Maia diz ser provocação fala de Bolsonaro para cortar salários de deputados

Redução, que afetaria quem ganha acima de R$ 10 mil ou R$ 15 mil, teria de ser aprovado por todos, inclusive por Guedes e juízes, que são contra

UOL 10/06/20

O presidente da Câmara, Rodrigo Maia (DEM-RJ), afirmou hoje que a fala do presidente Jair Bolsonaro (sem partido) em defesa do corte de salários de senadores e deputados federais para a continuidade do auxílio emergencial de R$ 600 à população de baixa renda foi uma "provocação", ainda que democrática.

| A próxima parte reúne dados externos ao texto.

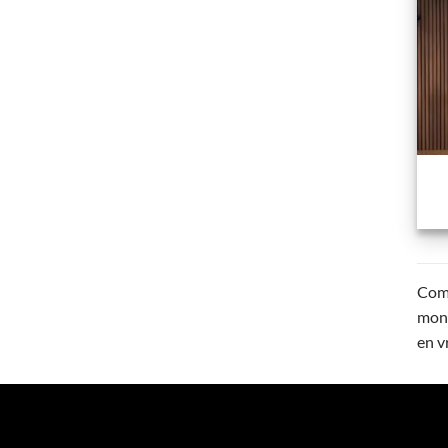
Comp
mont
en v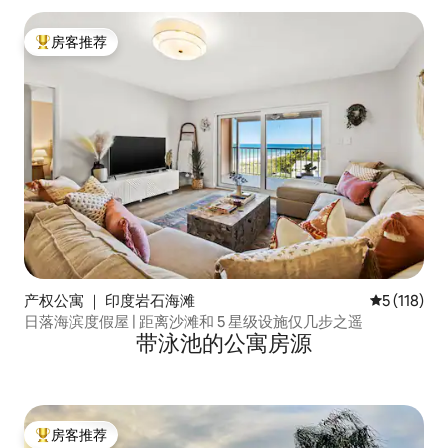
房客推荐
热门「房客推荐」
产权公寓 ｜ 印度岩石海滩
平均评分 5 
5 (118)
日落海滨度假屋 | 距离沙滩和 5 星级设施仅几步之遥
带泳池的公寓房源
房客推荐
热门「房客推荐」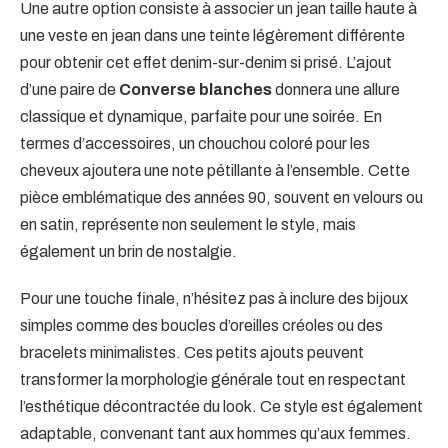
Une autre option consiste à associer un jean taille haute à
une veste en jean dans une teinte légèrement différente
pour obtenir cet effet denim-sur-denim si prisé. L’ajout
d’une paire de
Converse blanches
donnera une allure
classique et dynamique, parfaite pour une soirée. En
termes d’accessoires, un chouchou coloré pour les
cheveux ajoutera une note pétillante à l’ensemble. Cette
pièce emblématique des années 90, souvent en velours ou
en satin, représente non seulement le style, mais
également un brin de nostalgie.
Pour une touche finale, n’hésitez pas à inclure des bijoux
simples comme des boucles d’oreilles créoles ou des
bracelets minimalistes. Ces petits ajouts peuvent
transformer la morphologie générale tout en respectant
l’esthétique décontractée du look. Ce style est également
adaptable, convenant tant aux hommes qu’aux femmes.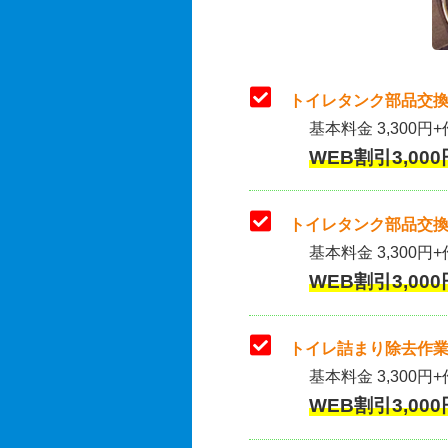
トイレタンク部品交換
基本料金 3,300円+
WEB割引3,000
トイレタンク部品交換
基本料金 3,300円+作
WEB割引3,000
トイレ詰まり除去作業
基本料金 3,300円+
WEB割引3,000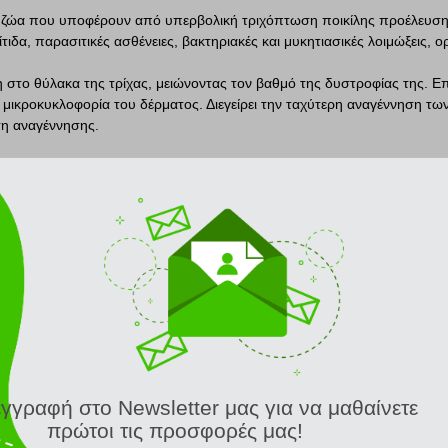
ζώα που υποφέρουν από υπερβολική τριχόπτωση ποικίλης προέλευση
ίτιδα, παρασιτικές ασθένειες, βακτηριακές και μυκητιασικές λοιμώξεις, ο
 στο θύλακα της τρίχας, μειώνοντας τον βαθμό της δυστροφίας της. Ε
τη μικροκυκλοφορία του δέρματος. Διεγείρει την ταχύτερη αναγέννηση τω
ση αναγέννησης.
αιρεία που ειδικεύεται στην παραγωγή και ανάπτυξη προϊόντων διατρο
εία και ευημερία των κατοικίδιων. Η εταιρεία συνεργάζεται με κτηνιάτρου
ροϊόντα, που καλύπτουν τις διατροφικές ανάγκες των σκύλων και των 
υς σε διάφορους τομείς, όπως η πέψη, το ανοσοποιητικό σύστημα, η κι
ΣΧΕΤΙΚΑ ΠΡΟΪΟΝΤΑ
εγγραφή στο Newsletter μας για να μαθαίνετε
ΣΑΜΠΟΥΑΝ ΣΚΥΛΟΥ VET EXPERT TWISTED HAIR 250ML
ΣΑΜΠΟΥΑΝ VET EXPERT STIMUDERM ULTRA SHORT HAIR (250ML)
πρώτοι τις προσφορές μας!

Isso porque Maia acredita que Bolsonaro sabe que apenas o corte nos rendimentos dos parlamentares não é suficiente para cobrir o orçamento necessário à prorrogação do auxílio. A ajuda da União em meio à pandemia deve ser estendida por mais dois meses, além dos três iniciais. A dúvida hoje é quanto ao valor do auxílio. O governo prefere que cada nova parcela seja reduzida para R$ 300, enquanto o Congresso tende a defender a manutenção de R$ 600.

"Ele fez a provocação, democrática: 'olha, dou mais dois [meses] de R$ 600, até de R$ 1 mil, se cortar o salário dos deputados'. É claro que foi uma provocação, porque claro que o presidente sabe que os custos de dois meses [de auxílio] são de R$ 100 bilhões e o salário dos deputados por 13 meses, com 13º [salário], sai R$ 220 milhões", disse Maia.

Ontem, Bolsonaro declarou que "tem parlamentar que quer R$ 600. Se tirar dos salários dos parlamentares, tudo bem, por mim eu pago até R$ 1 mil.".